Jan 29, 2018 | 7:45 AM

BEIJING — Prominent legal activist Yu Wensheng has been charged with inciting subversion of state power after writing a letter calling for democratic reforms, his lawyer said Monday.

Police informed Yu’s wife of the charge on Saturday, lawyer Huang Hanzhong said. Inciting subversion is a vaguely worded charge often used to muzzle dissent.

Earlier this month, more than a dozen police officers grabbed Yu, a lawyer in Beijing, while he was waiting in his car to take his 13-year-old son to school. The seizure came a day after he posted a letter online calling on the ruling Communist Party to reform the Chinese Constitution and allow open presidential elections.

“The president, the head of state, is basically appointed without any meaningful election. It has no credibility for the country, for civil society and for countries across the world,” Yu said in the letter.

Huang said police also took Yu’s wife, Xu Yan, to the Shijingshan police station in Beijing on Saturday on the same charge, though they released her the next day.

Police searched Yu’s home and office and seized computers, USB drives, cellphones and various files documenting cases that Yu had handled in recent years, Huang said.

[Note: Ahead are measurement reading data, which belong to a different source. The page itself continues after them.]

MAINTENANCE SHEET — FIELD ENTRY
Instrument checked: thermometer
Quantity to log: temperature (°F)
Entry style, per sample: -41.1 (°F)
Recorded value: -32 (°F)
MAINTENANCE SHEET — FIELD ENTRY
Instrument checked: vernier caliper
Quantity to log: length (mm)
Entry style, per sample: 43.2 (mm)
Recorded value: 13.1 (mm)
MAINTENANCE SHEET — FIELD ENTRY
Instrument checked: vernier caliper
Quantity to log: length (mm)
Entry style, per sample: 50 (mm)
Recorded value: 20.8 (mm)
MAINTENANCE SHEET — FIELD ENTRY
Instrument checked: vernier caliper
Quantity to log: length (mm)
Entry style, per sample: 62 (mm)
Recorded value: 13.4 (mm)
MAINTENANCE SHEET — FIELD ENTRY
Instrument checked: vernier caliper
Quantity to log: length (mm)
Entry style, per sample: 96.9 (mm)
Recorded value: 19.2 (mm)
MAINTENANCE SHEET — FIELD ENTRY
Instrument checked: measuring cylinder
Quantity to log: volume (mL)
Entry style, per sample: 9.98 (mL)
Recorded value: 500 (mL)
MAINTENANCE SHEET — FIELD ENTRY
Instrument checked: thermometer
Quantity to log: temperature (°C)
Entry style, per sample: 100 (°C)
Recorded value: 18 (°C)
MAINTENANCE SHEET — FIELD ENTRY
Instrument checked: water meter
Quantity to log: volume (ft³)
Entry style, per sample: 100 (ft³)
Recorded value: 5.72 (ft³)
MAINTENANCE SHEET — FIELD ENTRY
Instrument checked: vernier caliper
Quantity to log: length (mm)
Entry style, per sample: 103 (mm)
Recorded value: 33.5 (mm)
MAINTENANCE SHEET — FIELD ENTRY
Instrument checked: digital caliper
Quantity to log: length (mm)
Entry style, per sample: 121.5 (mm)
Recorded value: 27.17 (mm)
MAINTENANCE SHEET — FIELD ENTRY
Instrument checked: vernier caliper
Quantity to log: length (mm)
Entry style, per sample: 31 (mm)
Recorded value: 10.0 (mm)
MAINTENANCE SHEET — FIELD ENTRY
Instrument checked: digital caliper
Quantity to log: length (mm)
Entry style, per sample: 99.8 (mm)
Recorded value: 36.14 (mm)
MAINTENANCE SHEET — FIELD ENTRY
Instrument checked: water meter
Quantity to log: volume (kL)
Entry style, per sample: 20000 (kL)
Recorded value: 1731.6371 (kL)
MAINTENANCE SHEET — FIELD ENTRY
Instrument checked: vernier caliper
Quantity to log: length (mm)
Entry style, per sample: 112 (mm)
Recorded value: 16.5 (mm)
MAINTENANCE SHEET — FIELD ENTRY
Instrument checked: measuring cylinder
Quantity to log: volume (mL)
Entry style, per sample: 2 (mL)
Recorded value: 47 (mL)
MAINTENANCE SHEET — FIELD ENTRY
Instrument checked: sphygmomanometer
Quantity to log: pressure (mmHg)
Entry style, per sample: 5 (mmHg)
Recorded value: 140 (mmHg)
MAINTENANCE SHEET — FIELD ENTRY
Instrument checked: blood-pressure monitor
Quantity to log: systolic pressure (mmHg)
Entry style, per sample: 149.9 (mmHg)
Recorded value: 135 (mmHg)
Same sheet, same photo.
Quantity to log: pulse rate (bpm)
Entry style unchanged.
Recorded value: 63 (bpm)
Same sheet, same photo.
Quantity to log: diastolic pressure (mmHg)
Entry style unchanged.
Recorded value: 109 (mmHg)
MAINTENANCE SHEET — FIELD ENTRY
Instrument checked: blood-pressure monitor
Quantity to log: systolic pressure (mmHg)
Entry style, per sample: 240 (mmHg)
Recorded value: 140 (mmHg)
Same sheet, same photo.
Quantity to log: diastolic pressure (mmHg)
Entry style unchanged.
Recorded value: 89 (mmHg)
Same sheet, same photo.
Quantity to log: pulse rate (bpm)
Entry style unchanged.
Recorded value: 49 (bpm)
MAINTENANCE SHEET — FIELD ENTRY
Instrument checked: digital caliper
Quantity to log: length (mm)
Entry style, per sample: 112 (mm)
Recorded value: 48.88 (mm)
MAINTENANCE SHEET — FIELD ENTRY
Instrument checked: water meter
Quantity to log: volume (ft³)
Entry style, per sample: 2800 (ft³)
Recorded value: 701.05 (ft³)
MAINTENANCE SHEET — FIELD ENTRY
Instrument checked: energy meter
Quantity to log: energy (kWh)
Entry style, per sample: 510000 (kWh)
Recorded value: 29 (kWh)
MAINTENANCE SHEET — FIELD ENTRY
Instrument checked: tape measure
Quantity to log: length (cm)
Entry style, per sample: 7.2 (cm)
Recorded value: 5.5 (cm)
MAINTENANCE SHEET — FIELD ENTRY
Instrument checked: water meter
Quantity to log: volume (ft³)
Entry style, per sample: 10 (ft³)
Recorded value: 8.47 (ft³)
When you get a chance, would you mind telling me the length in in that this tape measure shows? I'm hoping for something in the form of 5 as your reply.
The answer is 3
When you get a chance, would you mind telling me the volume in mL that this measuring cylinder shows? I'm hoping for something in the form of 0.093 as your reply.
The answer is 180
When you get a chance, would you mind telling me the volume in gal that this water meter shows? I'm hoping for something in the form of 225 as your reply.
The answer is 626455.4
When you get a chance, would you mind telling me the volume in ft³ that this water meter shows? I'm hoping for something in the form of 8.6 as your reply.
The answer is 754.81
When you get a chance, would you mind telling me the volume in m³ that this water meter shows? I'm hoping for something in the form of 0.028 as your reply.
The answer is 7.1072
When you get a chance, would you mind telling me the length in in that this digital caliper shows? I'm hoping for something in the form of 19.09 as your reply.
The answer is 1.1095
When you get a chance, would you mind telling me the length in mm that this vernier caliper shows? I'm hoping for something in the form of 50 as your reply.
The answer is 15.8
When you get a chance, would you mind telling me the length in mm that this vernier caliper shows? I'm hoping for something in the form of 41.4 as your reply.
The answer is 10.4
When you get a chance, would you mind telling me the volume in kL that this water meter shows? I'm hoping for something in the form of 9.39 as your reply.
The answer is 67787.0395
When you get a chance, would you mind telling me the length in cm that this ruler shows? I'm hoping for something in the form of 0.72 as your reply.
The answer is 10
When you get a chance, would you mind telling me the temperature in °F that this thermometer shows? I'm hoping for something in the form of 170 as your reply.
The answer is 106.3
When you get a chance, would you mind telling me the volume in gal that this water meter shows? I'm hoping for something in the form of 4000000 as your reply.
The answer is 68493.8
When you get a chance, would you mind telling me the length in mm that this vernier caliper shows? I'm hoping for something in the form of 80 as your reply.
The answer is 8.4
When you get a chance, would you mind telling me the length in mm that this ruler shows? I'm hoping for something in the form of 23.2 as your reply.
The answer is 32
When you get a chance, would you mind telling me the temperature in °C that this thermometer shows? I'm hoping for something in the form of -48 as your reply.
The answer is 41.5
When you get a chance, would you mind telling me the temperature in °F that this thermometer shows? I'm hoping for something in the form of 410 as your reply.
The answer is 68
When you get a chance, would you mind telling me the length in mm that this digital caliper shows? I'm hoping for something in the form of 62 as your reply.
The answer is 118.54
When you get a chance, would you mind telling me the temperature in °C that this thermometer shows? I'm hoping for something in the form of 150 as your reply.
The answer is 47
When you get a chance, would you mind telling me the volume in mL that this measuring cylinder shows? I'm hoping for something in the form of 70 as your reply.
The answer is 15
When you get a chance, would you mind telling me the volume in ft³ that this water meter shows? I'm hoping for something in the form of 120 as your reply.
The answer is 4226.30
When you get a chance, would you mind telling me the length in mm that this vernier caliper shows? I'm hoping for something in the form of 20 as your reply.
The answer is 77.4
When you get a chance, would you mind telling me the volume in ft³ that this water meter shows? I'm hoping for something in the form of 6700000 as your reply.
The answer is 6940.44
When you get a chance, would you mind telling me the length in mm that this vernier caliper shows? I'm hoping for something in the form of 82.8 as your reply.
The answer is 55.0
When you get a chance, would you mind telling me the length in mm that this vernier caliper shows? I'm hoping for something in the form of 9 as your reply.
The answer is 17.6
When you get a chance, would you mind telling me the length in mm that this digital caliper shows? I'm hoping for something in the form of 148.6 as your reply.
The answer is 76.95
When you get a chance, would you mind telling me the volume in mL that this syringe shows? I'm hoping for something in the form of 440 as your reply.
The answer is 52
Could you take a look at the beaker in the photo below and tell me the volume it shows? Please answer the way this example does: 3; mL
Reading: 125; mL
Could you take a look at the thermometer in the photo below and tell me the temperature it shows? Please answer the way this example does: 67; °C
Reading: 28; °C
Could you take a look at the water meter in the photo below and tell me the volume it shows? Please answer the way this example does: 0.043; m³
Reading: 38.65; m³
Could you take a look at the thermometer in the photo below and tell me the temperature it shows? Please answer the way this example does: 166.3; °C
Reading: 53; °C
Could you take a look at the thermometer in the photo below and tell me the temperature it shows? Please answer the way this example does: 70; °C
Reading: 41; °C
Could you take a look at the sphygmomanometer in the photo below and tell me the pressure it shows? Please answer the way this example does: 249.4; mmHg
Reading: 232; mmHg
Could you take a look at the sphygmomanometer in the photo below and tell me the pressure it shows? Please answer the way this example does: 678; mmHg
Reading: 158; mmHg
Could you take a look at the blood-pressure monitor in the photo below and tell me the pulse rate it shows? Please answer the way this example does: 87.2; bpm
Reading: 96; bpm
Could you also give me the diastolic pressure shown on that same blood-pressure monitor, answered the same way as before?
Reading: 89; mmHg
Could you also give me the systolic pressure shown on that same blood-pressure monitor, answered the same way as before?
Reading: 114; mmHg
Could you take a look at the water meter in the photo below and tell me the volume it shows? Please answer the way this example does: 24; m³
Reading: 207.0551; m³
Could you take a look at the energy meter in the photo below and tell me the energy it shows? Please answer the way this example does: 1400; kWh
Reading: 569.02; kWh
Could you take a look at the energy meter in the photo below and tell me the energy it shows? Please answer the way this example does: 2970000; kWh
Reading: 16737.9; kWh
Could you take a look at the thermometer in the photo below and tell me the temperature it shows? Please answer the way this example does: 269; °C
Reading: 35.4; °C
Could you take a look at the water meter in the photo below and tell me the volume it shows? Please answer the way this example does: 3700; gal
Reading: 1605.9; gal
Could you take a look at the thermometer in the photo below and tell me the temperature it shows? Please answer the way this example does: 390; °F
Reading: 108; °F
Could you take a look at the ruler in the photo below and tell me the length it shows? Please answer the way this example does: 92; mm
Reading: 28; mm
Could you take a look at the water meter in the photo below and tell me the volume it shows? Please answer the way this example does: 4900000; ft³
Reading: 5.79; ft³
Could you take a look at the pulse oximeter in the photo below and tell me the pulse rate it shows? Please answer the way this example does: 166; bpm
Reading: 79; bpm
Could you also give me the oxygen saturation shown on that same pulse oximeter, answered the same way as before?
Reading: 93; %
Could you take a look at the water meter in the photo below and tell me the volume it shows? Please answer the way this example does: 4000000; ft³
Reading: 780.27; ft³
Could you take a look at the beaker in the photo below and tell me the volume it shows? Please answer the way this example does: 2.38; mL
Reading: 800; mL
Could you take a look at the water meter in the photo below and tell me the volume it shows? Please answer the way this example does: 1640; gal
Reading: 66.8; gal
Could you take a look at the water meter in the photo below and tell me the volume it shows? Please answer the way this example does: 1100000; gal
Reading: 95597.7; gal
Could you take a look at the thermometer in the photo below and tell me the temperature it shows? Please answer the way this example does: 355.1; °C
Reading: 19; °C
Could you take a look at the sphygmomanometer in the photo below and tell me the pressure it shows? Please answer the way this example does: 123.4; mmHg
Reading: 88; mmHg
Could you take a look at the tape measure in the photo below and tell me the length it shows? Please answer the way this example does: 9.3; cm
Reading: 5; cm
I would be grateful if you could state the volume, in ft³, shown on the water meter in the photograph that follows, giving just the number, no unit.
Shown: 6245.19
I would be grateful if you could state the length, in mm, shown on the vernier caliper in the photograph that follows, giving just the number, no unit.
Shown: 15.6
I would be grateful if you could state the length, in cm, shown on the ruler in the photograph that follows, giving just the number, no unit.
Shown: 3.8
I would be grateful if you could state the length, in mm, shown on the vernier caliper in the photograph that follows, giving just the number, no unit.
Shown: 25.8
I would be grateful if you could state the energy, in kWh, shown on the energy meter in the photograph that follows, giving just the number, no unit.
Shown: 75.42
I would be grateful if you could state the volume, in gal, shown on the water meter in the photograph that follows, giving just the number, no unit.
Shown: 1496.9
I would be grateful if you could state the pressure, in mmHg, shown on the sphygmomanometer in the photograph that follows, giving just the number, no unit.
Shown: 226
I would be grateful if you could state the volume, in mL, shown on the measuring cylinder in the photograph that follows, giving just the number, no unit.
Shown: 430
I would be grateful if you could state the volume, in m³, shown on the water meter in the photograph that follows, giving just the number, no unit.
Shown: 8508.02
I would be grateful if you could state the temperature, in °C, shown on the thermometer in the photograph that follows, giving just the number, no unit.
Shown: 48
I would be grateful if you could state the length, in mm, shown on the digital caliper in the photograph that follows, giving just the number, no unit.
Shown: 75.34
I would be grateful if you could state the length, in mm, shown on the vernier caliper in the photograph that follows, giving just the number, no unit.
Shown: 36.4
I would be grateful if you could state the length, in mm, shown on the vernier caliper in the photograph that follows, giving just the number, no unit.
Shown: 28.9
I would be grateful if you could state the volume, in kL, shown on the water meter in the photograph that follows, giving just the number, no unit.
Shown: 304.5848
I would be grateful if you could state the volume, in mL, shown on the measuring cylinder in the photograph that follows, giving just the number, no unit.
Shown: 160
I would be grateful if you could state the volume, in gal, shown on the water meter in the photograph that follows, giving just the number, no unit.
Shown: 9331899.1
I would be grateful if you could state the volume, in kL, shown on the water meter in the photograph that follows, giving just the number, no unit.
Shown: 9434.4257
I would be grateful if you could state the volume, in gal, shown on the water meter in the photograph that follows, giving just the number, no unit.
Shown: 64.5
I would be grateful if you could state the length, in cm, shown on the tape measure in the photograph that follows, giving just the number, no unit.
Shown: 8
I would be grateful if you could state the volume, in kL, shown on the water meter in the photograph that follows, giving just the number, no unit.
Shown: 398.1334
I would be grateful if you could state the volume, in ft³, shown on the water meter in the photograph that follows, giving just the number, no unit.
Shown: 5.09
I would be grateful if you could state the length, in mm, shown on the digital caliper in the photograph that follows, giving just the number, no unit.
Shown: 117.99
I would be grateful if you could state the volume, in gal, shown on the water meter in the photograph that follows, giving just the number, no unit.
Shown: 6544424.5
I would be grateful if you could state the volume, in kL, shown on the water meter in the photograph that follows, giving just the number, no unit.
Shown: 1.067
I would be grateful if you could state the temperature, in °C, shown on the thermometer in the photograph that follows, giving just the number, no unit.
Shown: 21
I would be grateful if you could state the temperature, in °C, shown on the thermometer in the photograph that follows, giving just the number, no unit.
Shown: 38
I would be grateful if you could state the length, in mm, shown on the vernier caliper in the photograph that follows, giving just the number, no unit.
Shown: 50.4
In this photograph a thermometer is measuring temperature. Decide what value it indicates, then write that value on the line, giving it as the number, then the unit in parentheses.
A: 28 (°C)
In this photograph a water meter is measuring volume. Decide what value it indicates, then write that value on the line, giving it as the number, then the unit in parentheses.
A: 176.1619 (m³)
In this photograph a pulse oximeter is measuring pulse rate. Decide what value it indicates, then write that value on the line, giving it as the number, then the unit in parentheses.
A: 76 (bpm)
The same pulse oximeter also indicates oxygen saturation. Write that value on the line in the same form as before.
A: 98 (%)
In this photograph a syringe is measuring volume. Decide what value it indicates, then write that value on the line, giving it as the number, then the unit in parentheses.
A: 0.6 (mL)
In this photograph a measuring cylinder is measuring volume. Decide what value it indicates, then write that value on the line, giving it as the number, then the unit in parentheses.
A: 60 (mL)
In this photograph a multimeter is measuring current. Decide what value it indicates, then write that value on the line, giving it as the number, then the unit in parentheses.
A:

Reached by phone, an official at the Shijingshan police station directed queries on Yu to its Xingucheng branch. An official at Xingucheng in turn referred questions back to the Shijingshan station.

Xu was told her husband’s case would be handed over to a police bureau in the eastern city of Xuzhou in Jiangsu province for further investigation though no reason was provided, the lawyer said. Chinese authorities sometimes transfer politically sensitive cases to courts and prosecutors far from where the alleged offences took place, moves activists say are intended to make it difficult for supporters to pressure the authorities.

Yu gained widespread attention after being detained for three months in 2014, during which he says he was tortured and questioned. He was detained again in 2015 but released after a day when his case received wide publicity.